Europe set to approve bailout for Ireland

Europe set to approve bailout for Ireland

Dublin: European ministers are set to sign off an €85 billion ($113 billion) emergency loan package for Ireland on Sunday that they hope will calm markets and prevent contagion to other parts of the euro currency bloc.

The Belgian presidency of the European Union said finance ministers from its 27 member states would meet in Brussels on Sunday to discuss Ireland, which is poised to become the second euro zone country after Greece to be bailed out.

A meeting of the so-called Eurogroup forum of euro zone finance ministers is expected to start at roughly 1:00pm (1200 GMT) and be followed by a meeting of ministers from the broader EU to sign off on the rescue.

Negotiators from the Irish government, the EU and the IMF met on Saturday at a Dublin luxury hotel to finalise the deal as thousands marched through the Irish capital to protest against a bailout that they fear will cede hard-won Irish sovereignty.

Ireland needs the funds to stem mounting losses at its battered banks, whose reckless lending during the “Celtic Tiger" boom years turned bad when a property bubble burst. Due to repeated bank bailouts, the country’s budget deficit is set to swell to one third of its economic output this year.

After the Irish rescue, investors could turn their attention to other high-deficit countries such as Portugal or Spain, testing Europe’s readiness to put up more taxpayer money to secure the future of its 12-year old single currency project.

Irish opposition parties that are expected to take control of the government in the coming months warned on Saturday, as the talks were being held, that a deal would be unacceptable if the interest rate on loans from the EU and IMF was too high.

Irish media reports have said the package could cost Ireland as much as 6.7 percent a year, although the government denied the cost would be that high.

“If true, it would be an appalling capitulation by the Irish government," Labour Party leader Eamon Gilmore told a party conference. “And it would be a betrayal of the founding principles of the European Union."

The government’s communications minister Eamon Ryan told a radio talk show that the reported figure was “inaccurate" and the final rate would be lower.

Fine Gael, the main opposition party, has said it would consider any rate above 6 percent excessive.

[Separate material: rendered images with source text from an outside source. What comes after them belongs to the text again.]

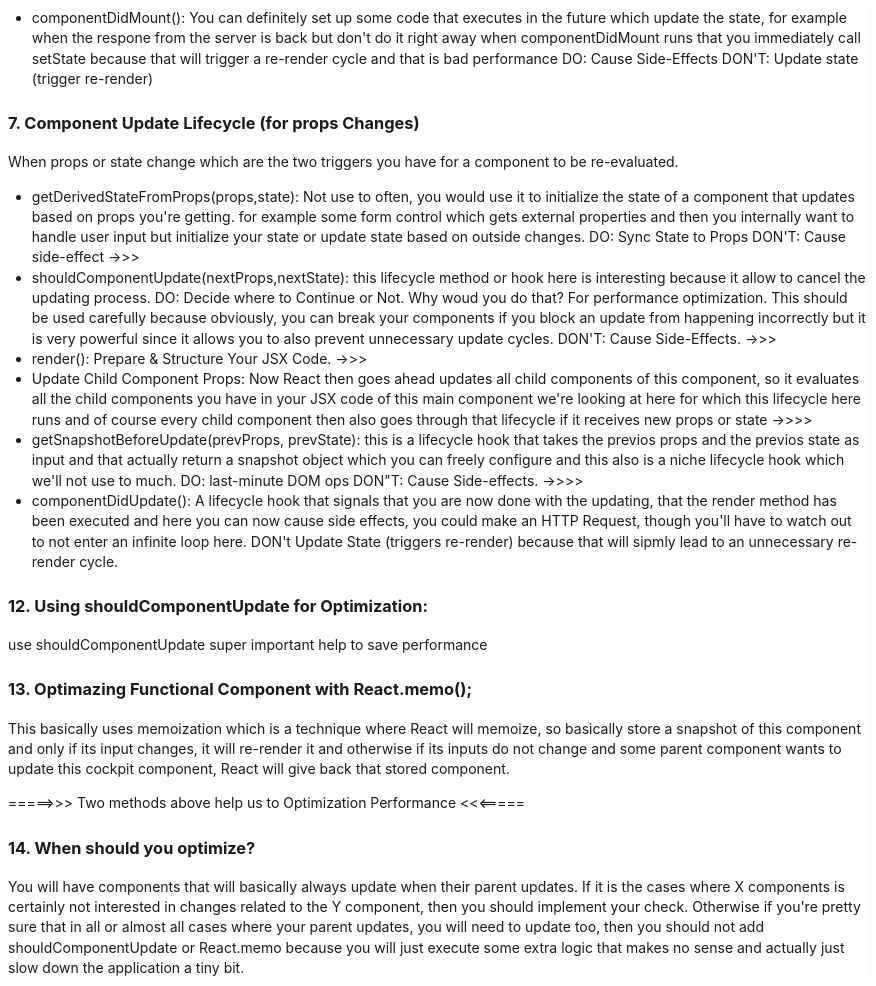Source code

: - componentDidMount(): You can definitely set up some code that executes in the future which update the state, for example when the respone from the server is back but don't do it right away when componentDidMount runs that you immediately call setState because that will trigger a re-render cycle and that is bad performance
  DO: Cause Side-Effects
  DON'T: Update state (trigger re-render)
  
### 7. Component Update Lifecycle (for props Changes)
  When props or state change which are the two triggers you have for a component to be re-evaluated.
- getDerivedStateFromProps(props,state): Not use to often, you would use it to initialize the state of a component that updates based on props you're getting. for example some form control which gets external properties and then you internally want to handle user input but initialize your state or update state based on outside changes. 
DO: Sync State to Props
DON'T: Cause side-effect
->>>
- shouldComponentUpdate(nextProps,nextState): this lifecycle method or hook here is interesting because it allow to cancel the updating process.
DO: Decide where to Continue or Not. Why woud you do that? For performance optimization. This should be used carefully because obviously, you can break your components if you block an update from happening incorrectly but it is very powerful since it allows you to also prevent unnecessary update cycles.
DON'T: Cause Side-Effects.
->>>
- render(): Prepare & Structure Your JSX Code.
->>>
- Update Child Component Props: Now React then goes ahead updates all child components of this component, so it evaluates all the child components you have in your JSX code of this main component we're looking at here for which this lifecycle here runs and of course every child component then also goes through that lifecycle if it receives new props or state 
->>>>
- getSnapshotBeforeUpdate(prevProps, prevState): this is a lifecycle hook that takes the previos props and the previos state as input and that actually return a snapshot object which you can freely configure and this also is a niche lifecycle hook which we'll not use to much.
DO: last-minute DOM ops 
DON"T: Cause Side-effects.
->>>>
- componentDidUpdate(): A lifecycle hook that signals that you are now done with the updating, that the render method has been executed and here you can now cause side effects, you could make an HTTP Request, though you'll have to watch out to not enter an infinite loop here. DON't Update State (triggers re-render) because that will sipmly lead to an unnecessary re-render cycle.
### 12. Using shouldComponentUpdate for Optimization: 
use shouldComponentUpdate super important help to save performance
### 13. Optimazing Functional Component with React.memo();
This basically uses memoization which is a technique where React will memoize, so basically store a snapshot of this component and only if its input changes, it will re-render it and otherwise if its inputs do not change and some parent component wants to update this cockpit component, React will give back that stored component.  

=====>>> Two methods above help us to Optimization Performance <<<=====
### 14. When should you optimize? 
You will have components that will basically always update when their parent updates.
If it is the cases where X components is certainly not interested in changes related to the Y component, then you should implement your check.
Otherwise if you're pretty sure that in all or almost all cases where your parent updates, you will need to update too, then you should not add shouldComponentUpdate or React.memo because you will just execute some extra logic that makes no sense and actually just slow down the application a tiny bit.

Fine Gael and Labour are expected to rout unpopular prime minister Brian Cowen’s Fianna Fail party in an election that is likely to take place within months. They have said they would be bound by any deal but may try to renegotiate details.

European officials have been at pains to play down the links between Ireland and Portugal, widely seen as the next euro zone “domino".

Because of its close economic links with its much larger neighbour Spain, they fear a market assault on Portugal could set off a chain reaction engulfing the euro zone’s fourth largest economy. This would stretch the capacity of the 750 billion euro aid facility that the EU and IMF set up after Greece was pushed to the brink.

French President Nicolas Sarkozy held telephone calls with the leaders of Germany, Italy, Spain and Portugal at the weekend, his office said in a statement, underscoring the seriousness of a crisis that some experts believe could threaten the future of the euro zone.

Resistance to further bailouts runs particularly high in Europe’s largest economy, Germany, where Chancellor Angela Merkel has been accused of deepening the euro crisis by insisting on a new rescue mechanism that would make private bond holders shoulder part of the costs of future bailouts.

Berlin denied a magazine report on Saturday that it could agree to the issuing of joint euro zone bonds to help ease the debt crisis, an idea long pushed by Juncker.

A survey by polling group Emnid for Focus magazine showed Germans evenly divided on providing financial aid for countries such as Greece and Ireland, with 48 percent in favour of assistance and 47 percent against.

The Irish opposition parties Labour and Fine Gael want bond investors who lent money to Irish banks to take on a bigger share of their country’s bailout burden, rather than foisting it all on Irish taxpayers.

The downside of the plan is that it risks damaging confidence in other European banks and spreading the crisis.

Shares in European banks that hold Irish bank debt tumbled on Friday, the euro fell to a two-month low against the dollar and the borrowing costs of peripheral euro zone countries such as Ireland, Portugal and Spain hovered near record highs.


The Irish public has stoically borne two years of recession, a relentless surge in unemployment and a programme of tax rises and spending cuts, but people say they are furious over the new measures and the decision to seek aid.

Saturday’s demonstration was peaceful but boisterous, with thousands braving overnight snow to come by bus to the capital, some bringing their children.

It was the biggest protest since at least early 2009. Police put turnout at 50,000. Unions said it was three times as big.

Marchers assembled at Dublin’s General Post Office building, headquarters of a nationalist uprising against British rule in 1916. The prospect of handing sovereignty to Brussels has hit a nerve in a country where political discourse is still defined by the struggle for independence from Britain.

“We are trying to reclaim our sovereignty before it’s lost and before the IMF sell our natural resources and assets to the highest bidder," said Feilim Wakely, from County Louth, north of the capital, holding a sign that read “EIRE NOT FOR SALE".